Over 100 students from Patwa Toli, other parts of Gaya, and other districts in Bihar are currently staying at the library. “There are 30 girls too,” says Sunil Kumar, who teaches chemistry at Vriksh Pathshala. Sunil, a Patwa Toli resident, graduated with an M. Tech from IIT-Delhi in 2006. Whenever he comes home, he takes offline classes for students, free of cost. He is also a distant relative of Prasad, the first IIT-JEE qualifier from Patwa Toli. Kuldip Singh and Harjit Singh teach Physics, while Dinesh Sharma takes mathematics online. None of them is from the village, but they give their time seeing the students’ hard work.
Kashish Kumari, a 17-year-old student at the Pathshala, with her mother Krishna Devi, who works here as a cook. The two came to the institution after Kashish’s father, a powerloom worker, died in 2012.
| Photo Credit:
SHASHI SHEKHAR KASHYAP
Shubham’s friend, Sagar Kumar, 21, came to the library when he was about 10 years old and his father, a power loom worker, died. “After my father passed away, my family had no money to carry on with my studies.
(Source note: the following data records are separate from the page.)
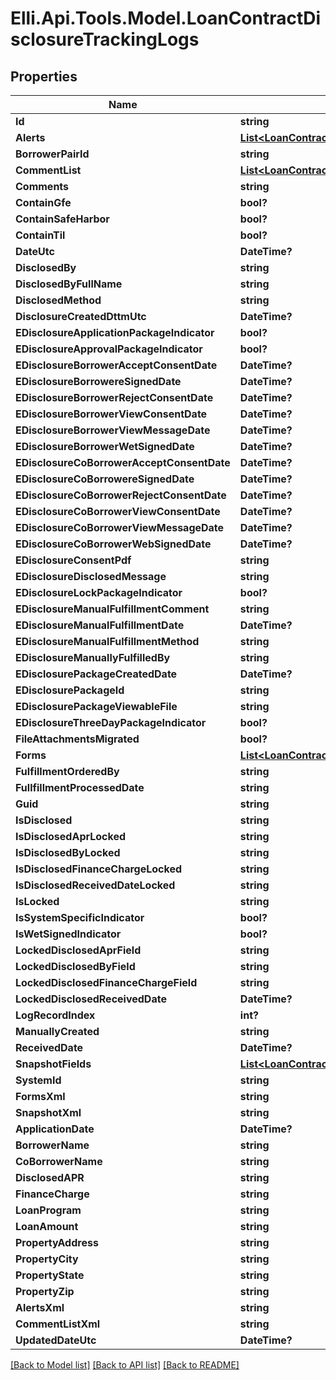 # Elli.Api.Tools.Model.LoanContractDisclosureTrackingLogs
## Properties

Name | Type | Description | Notes
------------ | ------------- | ------------- | -------------
**Id** | **string** |  | [optional] 
**Alerts** | [**List&lt;LoanContractAlerts&gt;**](LoanContractAlerts.md) |  | [optional] 
**BorrowerPairId** | **string** |  | [optional] 
**CommentList** | [**List&lt;LoanContractLogRecordCommentList&gt;**](LoanContractLogRecordCommentList.md) |  | [optional] 
**Comments** | **string** |  | [optional] 
**ContainGfe** | **bool?** |  | [optional] 
**ContainSafeHarbor** | **bool?** |  | [optional] 
**ContainTil** | **bool?** |  | [optional] 
**DateUtc** | **DateTime?** |  | [optional] 
**DisclosedBy** | **string** |  | [optional] 
**DisclosedByFullName** | **string** |  | [optional] 
**DisclosedMethod** | **string** |  | [optional] 
**DisclosureCreatedDttmUtc** | **DateTime?** |  | [optional] 
**EDisclosureApplicationPackageIndicator** | **bool?** |  | [optional] 
**EDisclosureApprovalPackageIndicator** | **bool?** |  | [optional] 
**EDisclosureBorrowerAcceptConsentDate** | **DateTime?** |  | [optional] 
**EDisclosureBorrowereSignedDate** | **DateTime?** |  | [optional] 
**EDisclosureBorrowerRejectConsentDate** | **DateTime?** |  | [optional] 
**EDisclosureBorrowerViewConsentDate** | **DateTime?** |  | [optional] 
**EDisclosureBorrowerViewMessageDate** | **DateTime?** |  | [optional] 
**EDisclosureBorrowerWetSignedDate** | **DateTime?** |  | [optional] 
**EDisclosureCoBorrowerAcceptConsentDate** | **DateTime?** |  | [optional] 
**EDisclosureCoBorrowereSignedDate** | **DateTime?** |  | [optional] 
**EDisclosureCoBorrowerRejectConsentDate** | **DateTime?** |  | [optional] 
**EDisclosureCoBorrowerViewConsentDate** | **DateTime?** |  | [optional] 
**EDisclosureCoBorrowerViewMessageDate** | **DateTime?** |  | [optional] 
**EDisclosureCoBorrowerWebSignedDate** | **DateTime?** |  | [optional] 
**EDisclosureConsentPdf** | **string** |  | [optional] 
**EDisclosureDisclosedMessage** | **string** |  | [optional] 
**EDisclosureLockPackageIndicator** | **bool?** |  | [optional] 
**EDisclosureManualFulfillmentComment** | **string** |  | [optional] 
**EDisclosureManualFulfillmentDate** | **DateTime?** |  | [optional] 
**EDisclosureManualFulfillmentMethod** | **string** |  | [optional] 
**EDisclosureManuallyFulfilledBy** | **string** |  | [optional] 
**EDisclosurePackageCreatedDate** | **DateTime?** |  | [optional] 
**EDisclosurePackageId** | **string** |  | [optional] 
**EDisclosurePackageViewableFile** | **string** |  | [optional] 
**EDisclosureThreeDayPackageIndicator** | **bool?** |  | [optional] 
**FileAttachmentsMigrated** | **bool?** |  | [optional] 
**Forms** | [**List&lt;LoanContractForms&gt;**](LoanContractForms.md) |  | [optional] 
**FulfillmentOrderedBy** | **string** |  | [optional] 
**FullfillmentProcessedDate** | **string** |  | [optional] 
**Guid** | **string** |  | [optional] 
**IsDisclosed** | **string** |  | [optional] 
**IsDisclosedAprLocked** | **string** |  | [optional] 
**IsDisclosedByLocked** | **string** |  | [optional] 
**IsDisclosedFinanceChargeLocked** | **string** |  | [optional] 
**IsDisclosedReceivedDateLocked** | **string** |  | [optional] 
**IsLocked** | **string** |  | [optional] 
**IsSystemSpecificIndicator** | **bool?** |  | [optional] 
**IsWetSignedIndicator** | **bool?** |  | [optional] 
**LockedDisclosedAprField** | **string** |  | [optional] 
**LockedDisclosedByField** | **string** |  | [optional] 
**LockedDisclosedFinanceChargeField** | **string** |  | [optional] 
**LockedDisclosedReceivedDate** | **DateTime?** |  | [optional] 
**LogRecordIndex** | **int?** |  | [optional] 
**ManuallyCreated** | **string** |  | [optional] 
**ReceivedDate** | **DateTime?** |  | [optional] 
**SnapshotFields** | [**List&lt;LoanContractSnapshotFields&gt;**](LoanContractSnapshotFields.md) |  | [optional] 
**SystemId** | **string** |  | [optional] 
**FormsXml** | **string** |  | [optional] 
**SnapshotXml** | **string** |  | [optional] 
**ApplicationDate** | **DateTime?** |  | [optional] 
**BorrowerName** | **string** |  | [optional] 
**CoBorrowerName** | **string** |  | [optional] 
**DisclosedAPR** | **string** |  | [optional] 
**FinanceCharge** | **string** |  | [optional] 
**LoanProgram** | **string** |  | [optional] 
**LoanAmount** | **string** |  | [optional] 
**PropertyAddress** | **string** |  | [optional] 
**PropertyCity** | **string** |  | [optional] 
**PropertyState** | **string** |  | [optional] 
**PropertyZip** | **string** |  | [optional] 
**AlertsXml** | **string** |  | [optional] 
**CommentListXml** | **string** |  | [optional] 
**UpdatedDateUtc** | **DateTime?** |  | [optional] 

[[Back to Model list]](../README.md#documentation-for-models) [[Back to API list]](../README.md#documentation-for-api-endpoints) [[Back to README]](../README.md)


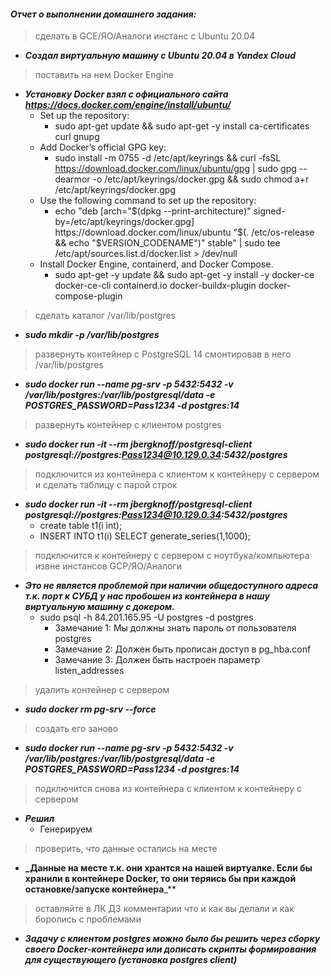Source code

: #### *Отчет о выполнении домашнего задания:*


> сделать в GCE/ЯО/Аналоги инстанс с Ubuntu 20.04
* **_Создал виртуальную машину с Ubuntu 20.04 в Yandex Cloud_**


> поставить на нем Docker Engine
* **_Установку Docker взял с официального сайта https://docs.docker.com/engine/install/ubuntu/_**
  * Set up the repository:
	  * sudo apt-get update && sudo apt-get -y install ca-certificates curl gnupg
  * Add Docker’s official GPG key:
	  * sudo install -m 0755 -d /etc/apt/keyrings && curl -fsSL https://download.docker.com/linux/ubuntu/gpg | sudo gpg --dearmor -o /etc/apt/keyrings/docker.gpg && sudo chmod a+r /etc/apt/keyrings/docker.gpg
  * Use the following command to set up the repository:
	  * echo "deb [arch="$(dpkg --print-architecture)" signed-by=/etc/apt/keyrings/docker.gpg] https://download.docker.com/linux/ubuntu "$(. /etc/os-release && echo "$VERSION_CODENAME")" stable" | sudo tee /etc/apt/sources.list.d/docker.list > /dev/null
  * Install Docker Engine, containerd, and Docker Compose.
	  * sudo apt-get -y update && sudo apt-get -y install -y docker-ce docker-ce-cli containerd.io docker-buildx-plugin docker-compose-plugin


> сделать каталог /var/lib/postgres
* **_sudo mkdir -p /var/lib/postgres_**


> развернуть контейнер с PostgreSQL 14 смонтировав в него /var/lib/postgres
* **_sudo docker run --name pg-srv -p 5432:5432 -v /var/lib/postgres:/var/lib/postgresql/data -e POSTGRES_PASSWORD=Pass1234 -d postgres:14_**


> развернуть контейнер с клиентом postgres
* **_sudo docker run -it --rm jbergknoff/postgresql-client postgresql://postgres:Pass1234@10.129.0.34:5432/postgres_**


> подключится из контейнера с клиентом к контейнеру с сервером и сделать таблицу с парой строк
* **_sudo docker run -it --rm jbergknoff/postgresql-client postgresql://postgres:Pass1234@10.129.0.34:5432/postgres_**
  * create table t1(i int);
  * INSERT INTO t1(i) SELECT generate_series(1,1000);


>  подключится к контейнеру с сервером с ноутбука/компьютера извне инстансов GCP/ЯО/Аналоги
* **_Это не является проблемой при наличии общедоступного адреса т.к. порт к СУБД у нас пробошен из контейнера в нашу виртуальную машину с докером._**
  * sudo psql -h 84.201.165.95 -U postgres -d postgres
    * Замечание 1: Мы должны знать пароль от пользователя postgres
    * Замечание 2: Должен быть прописан доступ в pg_hba.conf
    * Замечание 3: Должен быть настроен параметр listen_addresses


>  удалить контейнер с сервером
* **_sudo docker rm pg-srv --force_**


>  создать его заново
* **_sudo docker run --name pg-srv -p 5432:5432 -v /var/lib/postgres:/var/lib/postgresql/data -e POSTGRES_PASSWORD=Pass1234 -d postgres:14_**


>  подключится снова из контейнера с клиентом к контейнеру с сервером
* **_Решил_**
  * Генерируем


>  проверить, что данные остались на месте
* **_Данные на месте т.к. они хрантся на нашей виртуалке. Если бы хранили в контейнере Docker, то они теряись бы при каждой остановке/запуске контейнера**_**


>  оставляйте в ЛК ДЗ комментарии что и как вы делали и как боролись с проблемами
  * **_Задачу с клиентом postgres можно было бы решить через сборку своего Docker-контейнера или дописать скрипты формирования для существующего (установка postgres client)_**


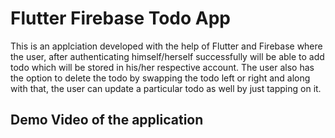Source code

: # Flutter Firebase Todo App

This is an applciation developed with the help of Flutter and Firebase where the user, after authenticating himself/herself successfully will be able to add todo which will be stored in his/her respective account. The user also has the option to delete the todo by swapping the todo left or right and along with that, the user can update a particular todo as well by just tapping on it.

## Demo Video of the application

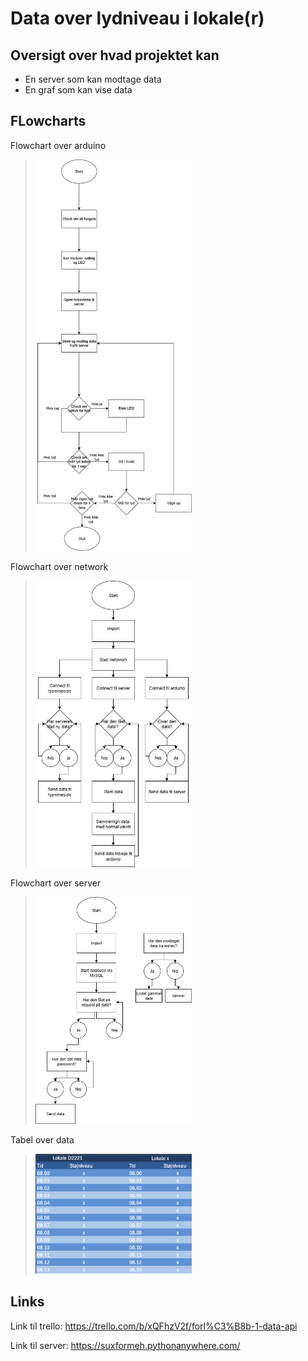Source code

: # Data over lydniveau i lokale(r)

## Oversigt over hvad projektet kan

* En server som kan modtage data
* En graf som kan vise data

## FLowcharts
Flowchart over arduino 
><img width="250" src="https://github.com/LumpaClumpa/Data-for-lyd-niveau/blob/main/Flowcharts/Arduino%20flowchart.drawio.png" />
Flowchart over network
><img width="250" src="https://github.com/LumpaClumpa/Data-for-lyd-niveau/blob/main/Flowcharts/Network_Flowchart.drawio.png" />
Flowchart over server
><img width="250" src="https://github.com/LumpaClumpa/Data-for-lyd-niveau/blob/main/Flowcharts/Server_Flowchart.drawio.png" />
Tabel over data 
><img width="250" src="https://github.com/LumpaClumpa/Data-for-lyd-niveau/blob/main/Flowcharts/TabelOverData.png" />


## Links
Link til trello: https://trello.com/b/xQFhzV2f/forl%C3%B8b-1-data-api

Link til server: https://suxformeh.pythonanywhere.com/


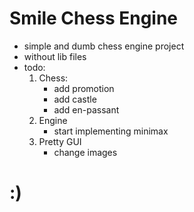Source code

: # Smile Chess Engine
- simple and dumb chess engine project
- without lib files
- todo:
    1. Chess:
        - add promotion
        - add castle
        - add en-passant
    2. Engine
        - start implementing minimax
    3. Pretty GUI 
        - change images 

# :)
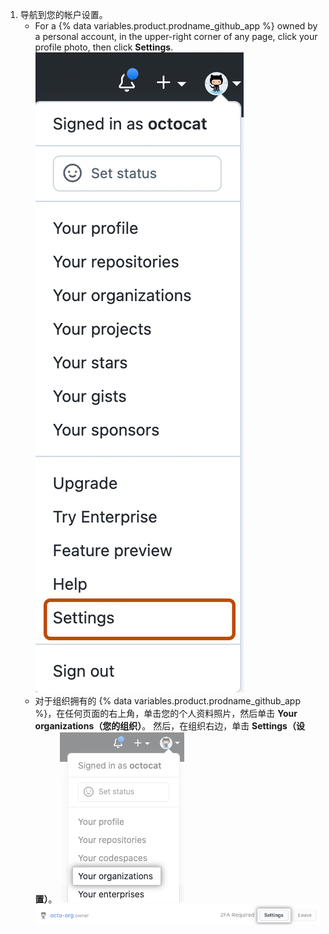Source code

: 1. 导航到您的帐户设置。
   - For a {% data variables.product.prodname_github_app %} owned by a personal account, in the upper-right corner of any page, click your profile photo, then click **Settings**. ![用户栏中的 Settings 图标](/assets/images/settings/userbar-account-settings_post2dot12.png)
   - 对于组织拥有的 {% data variables.product.prodname_github_app %}，在任何页面的右上角，单击您的个人资料照片，然后单击 **Your organizations（您的组织）**。 然后，在组织右边，单击 **Settings（设置）**。 ![个人资料菜单中的组织](/assets/images/help/profile/your-organizations.png) ![设置按钮](/assets/images/help/organizations/settings-button.png)
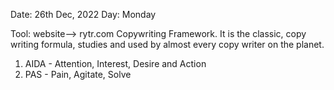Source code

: Date: 26th Dec, 2022
Day: Monday

Tool: website--> rytr.com
Copywriting Framework. It is the classic, copy writing formula, studies and used by almost every copy writer on the planet.
1) AIDA - Attention, Interest, Desire and Action 
2) PAS - Pain, Agitate, Solve
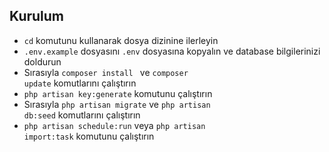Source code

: ## Kurulum
* <code>cd</code>  komutunu kullanarak  dosya dizinine ilerleyin
* <code>.env.example</code> dosyasını <code>.env</code> dosyasına kopyalın ve database bilgilerinizi doldurun
* Sırasıyla  <code>composer install </code> ve <code>composer update</code> komutlarını çalıştırın
* <code>php artisan key:generate</code> komutunu çalıştırın
* Sırasıyla <code>php artisan migrate</code> ve <code>php artisan db:seed</code> komutlarını çalıştırın
* <code>php artisan schedule:run</code> veya <code>php artisan import:task</code> komutunu çalıştırın
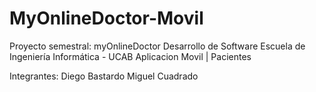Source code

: # MyOnlineDoctor-Movil
Proyecto semestral: myOnlineDoctor Desarrollo de Software Escuela de Ingeniería Informática - UCAB
Aplicacion Movil | Pacientes

Integrantes:
Diego Bastardo
Miguel Cuadrado
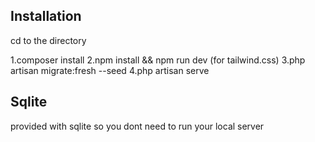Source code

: 

## Installation

cd to the directory

1.composer install
2.npm install && npm run dev (for tailwind.css)
3.php artisan migrate:fresh --seed
4.php artisan serve




## Sqlite

provided with sqlite so you dont need to run your local server
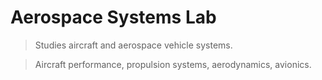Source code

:# Aerospace Systems Lab

> Studies aircraft and aerospace vehicle systems.
> 

> Aircraft performance, propulsion systems, aerodynamics, avionics.
>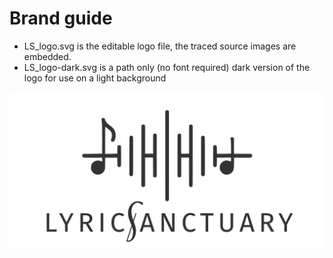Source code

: # Brand guide

* LS_logo.svg is the editable logo file, the traced source images are embedded.
* LS_logo-dark.svg is a path only (no font required) dark version of the logo for use on a light background

![lyricSanctuary Logo](LS_logo-dark.svg)
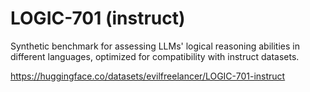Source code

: # LOGIC-701 (instruct)

Synthetic benchmark for assessing LLMs' logical reasoning abilities in different languages, optimized for compatibility with instruct datasets.

https://huggingface.co/datasets/evilfreelancer/LOGIC-701-instruct
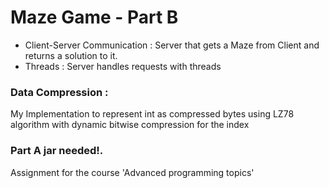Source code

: # Maze Game - Part B

* Client-Server Communication : Server that gets a Maze from Client and returns a solution to it.
* Threads : Server handles requests with threads
### Data Compression : 
My Implementation to represent int as compressed bytes using LZ78 algorithm with dynamic bitwise compression for the index

### Part A jar needed!.

Assignment for the course 'Advanced programming topics'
I came to Vriksh Pathshala and I’ve been here with a promise to myself that I’ll not budge from here without cracking the IIT-JEE,” he says.
Similarly, Kashish Kumari, 17, had come to the Vriksh library when she was just 9. Her father, also a power loom worker, had died in 2012. “We are three sisters and a brother. We were almost starving,” she says.
Her mother, Krishna Devi, is a cook at the library. “I’ll appear for the IIT-JEE for the first time in January 2025. I’m confident of getting a job that will take my family out of poverty,” she says. Seven other girls are from Patna; Ranchi and Deoghar in neighbouring Jharkhand. “The rest are from Patwa Toli itself,” says Kashish. “We eat, sleep, and breathe IIT-JEE. We cannot afford to waste our time,” she says. Her friend Smita Kumari, 15, nods in agreement. “We study about 15-16 hours a day. To unburden ourselves we only chat among ourselves, nothing else,” Smita says. Her father too is a handloom worker. The family’s financial constraints have forced her to stay at the library since 2022. She hopes to make it to the IIT-BHU. “It’s close to home and several students from Patwa Toli are there,” she says. Her only sibling, Aman Kumar, is a teacher in a private school.
Weavers’ lives and livelihoods
In the village, people say graduating as an engineer from one of India’s top institutes is a gateway to financial security and social status. “Despite working for over 16 hours a day, we only earn ₹15,000-20,000 a month. If our children don’t get out of this profession, they will starve,” says Meghnath Prasad, 42. His three daughters, 12 and below, go to Vriksh Pathshala every day.
Prasad and his wife Girija Devi run five power looms on the ground floor of their unplastered house. The constant whirr of the machines is a deterrent to studying. His neighbour Banarsi Lal, 48, too runs five power looms from 5 a.m. to 8 p.m. every day, weaving cotton towels, sarees, and bedsheets.
About 80-90% of the population in Patwa Toli is made up of patwas (weavers). However, most believe that the profession cannot sustain the future generations.
| Photo Credit:
SHASHI SHEKHAR KASHYAP
“The demand has fallen drastically these days and middlemen pocket the maximum share of the profit,” he says. Both his sons have B.Tech degrees and are looking for jobs. “Once they get jobs, our financial difficulties will end,” he says, confidently. Each power loom costs ₹1 lakh; plus there’s the cost of maintenance.
It’s a winter afternoon and a group of students has gathered on the rooftop of the library to have lunch. Krishna Devi is busy arranging plates with simple food: chawal-dal-tarkaari (rice-lentils-vegetable). “There’s nothing like having lunch in the late afternoon in the winter sunlight,” says Sunil. Around him there is a youthful hunger for the food, for learning, and for life itself.